Presque coup sur coup, le Mali a perdu deux de ses anciens présidents : 

 

en effet, deux mois après le décès de Moussa Traoré le 15 septembre 2020, son successeur immédiat, lui  aussi général, vient de passer l’arme à gauche ;

 

Amadou Toumani Touré, puisque c’est lui que les Maliens pleurent aujourd’hui, est décédé hier lundi 10 novembre à Istanbul où il avait été évacué par vol régulier.

 

Peu avant cette évacuation, il avait subi une intervention chirurgicale du cœur à l’hôpital du Luxembourg à Bamako qu’il avait fait construire.

 

 

 

Depuis l’annonce de ce décès, c’est une pluie d’hommages qui s’abat sur celui qui venait de souffler ses 72 bougies pas plus tard que le 4 novembre dernier.

 

Beaucoup de ses compatriotes portent aux nues l’homme de consensus qu’il a toujours été pour son pays,  et pour bien d’autres pays africains où ses talents de médiateur ont contribué à circonscrire bien d’incendies, notamment en République centrafricaine.

 

Si on devait résumer sa carrière politique en trois dates, ce serait celles-ci : le 26 mars 1991, le 8 juin 2002 et le 22 mars 2012 :  

 

au début des années 90,  alors que souffle sur le pays de Modibo Kéïta, à l’image de bien de contrées africaines, le vent de la démocratisation consécutif au chute du mur de Berlin et au Discours de la Baule, ce commando parachutiste dépose Moussa Traoré, mettant ainsi fin à la violente répression contre les étudiants.

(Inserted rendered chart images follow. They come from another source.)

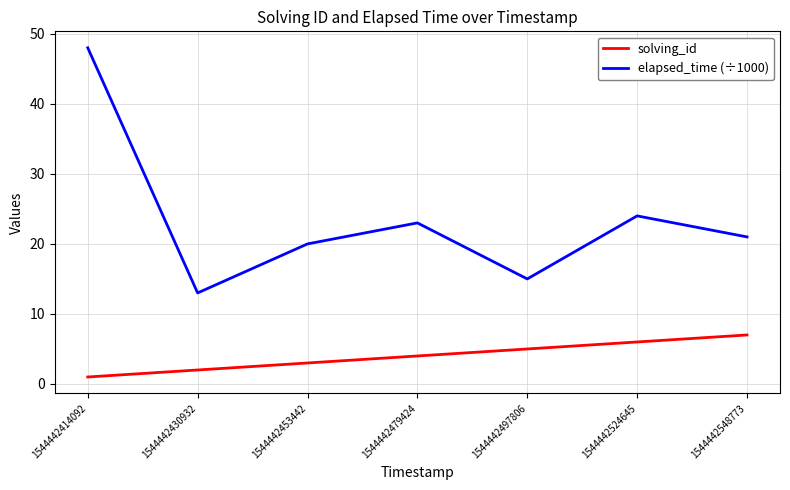

Which series has the largest total across all categories?

elapsed_time (÷1000)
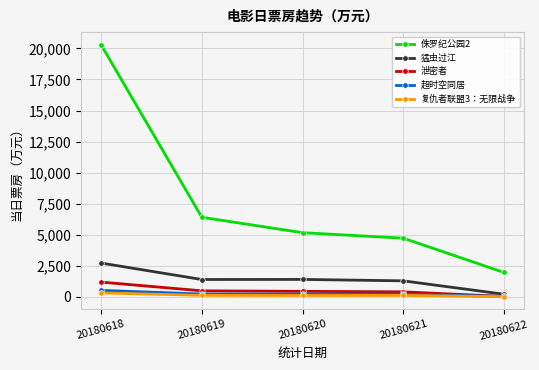

What is the sum of all 复仇者联盟3：无限战争 values?

712.5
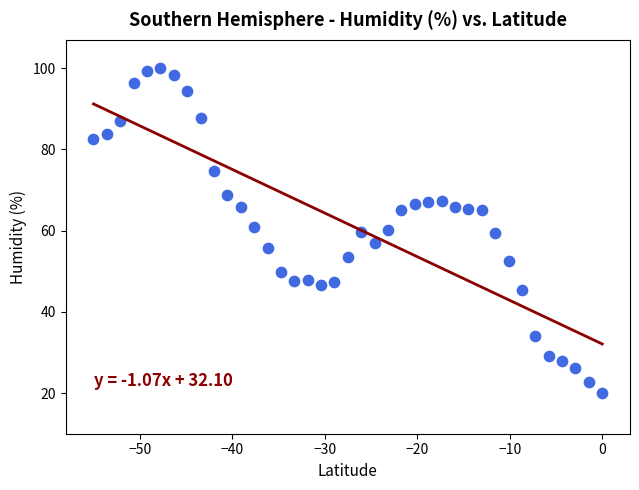

What is the range of X values (max minus min)?

55.0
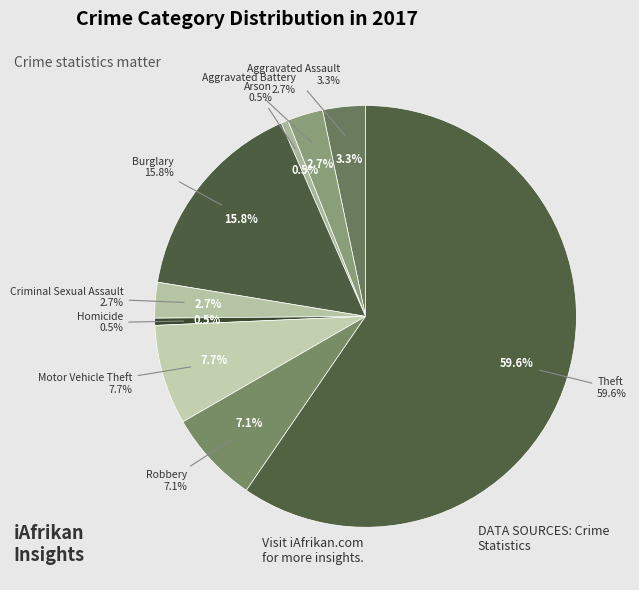

True or false: Robbery accounts for 19% of the total.

False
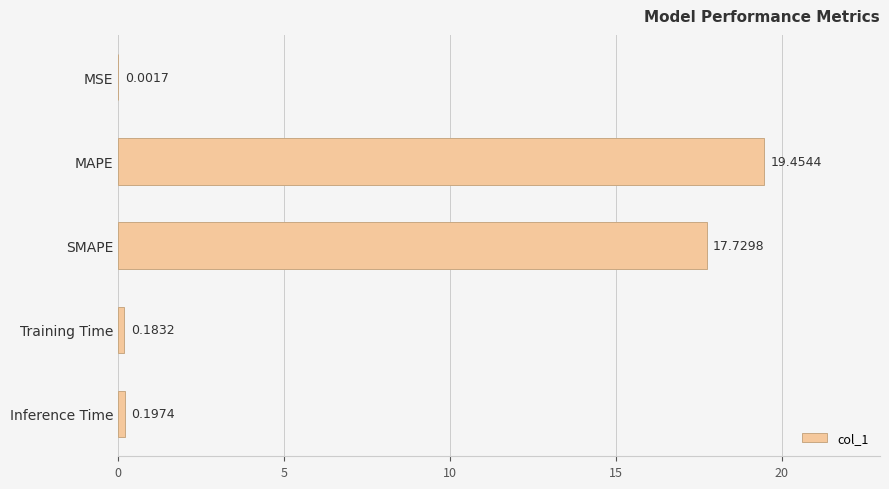

Between Training Time and MSE, which is larger?

Training Time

S’ensuit une petite transition militaire à l’issue de laquelle il remet le pouvoir à un civil démocratiquement élu, Alpha Omar Konaré, en 1992 avant de se lancer dans une aventure humanitaire et caritative, parcourant  ce vaste territoire de plus d’un million de Km2 dans tous les sens ;

 

un investissement  dans le social qui était autant de jalons posés pour mieux revenir aux affaires avec cette fois-ci  pour seule arme un bulletin de vote.

 

Le 8 juin 2002, le militaire de carrière troque le treillis contre le costume-cravate et surtout le boubou empesé.

 

Il n’aura malheureusement  pas le temps de terminer son second mandat puisqu’à deux mois seulement de son terme, il est à son tour renversé le 22 mars 2012 suite à une mutinerie de soldats de la garnison de Kati qui étaient initialement sortis pour réclamer des armes et d’autres moyens afin de lutter contre l’hydre terroriste qui avait posé le pied dans le pays en début d’année.

 

ATT a-t-il été victime du consensus qui était sa seconde nature puisque c’est après avoir ouvert les bras et accueilli des compatriotes en fuite de la Libye en plein effondrement du régime de Kadhafi, parmi lesquels des djihadistes, qu’il a été obligé de quitter la Colline de Koulouba ?

 

On raconte comment alors il a dû puiser dans ses réserves de soldat pour échapper aux putschistes.

 

Celui qui a porté la démocratie malienne sur les fonts baptismaux  aura été aussi quelque part l’artisan involontaire de la perte de son pays. Car, depuis sa chute, l’ancien Soudan français n’entrevoit pas le bout du tunnel dans lequel il patauge.

 

Mais il faut croire que les Maliens ne tiennent pas trop rigueur à ce «soldat de la démocratie», toujours aussi affable,  qui après un exil de sept ans au Sénégal, est revenu au bercail en grande  pompe  en 2019 et c’est à peine si sa popularité  a été entamée.

 

Le voici qui quitte la vallée des larmes alors que son pays est à la croisée des chemins. Avec cette fatalité qui semble frapper les chefs d’Etats maliens, car excepté Alpha Omar Konaré, aucun d’eux n’est allé jusqu’au bout de son mandat, le successeur d’ATT ayant été à son tour victime d’un coup d’Etat militaire le 18 août dernier.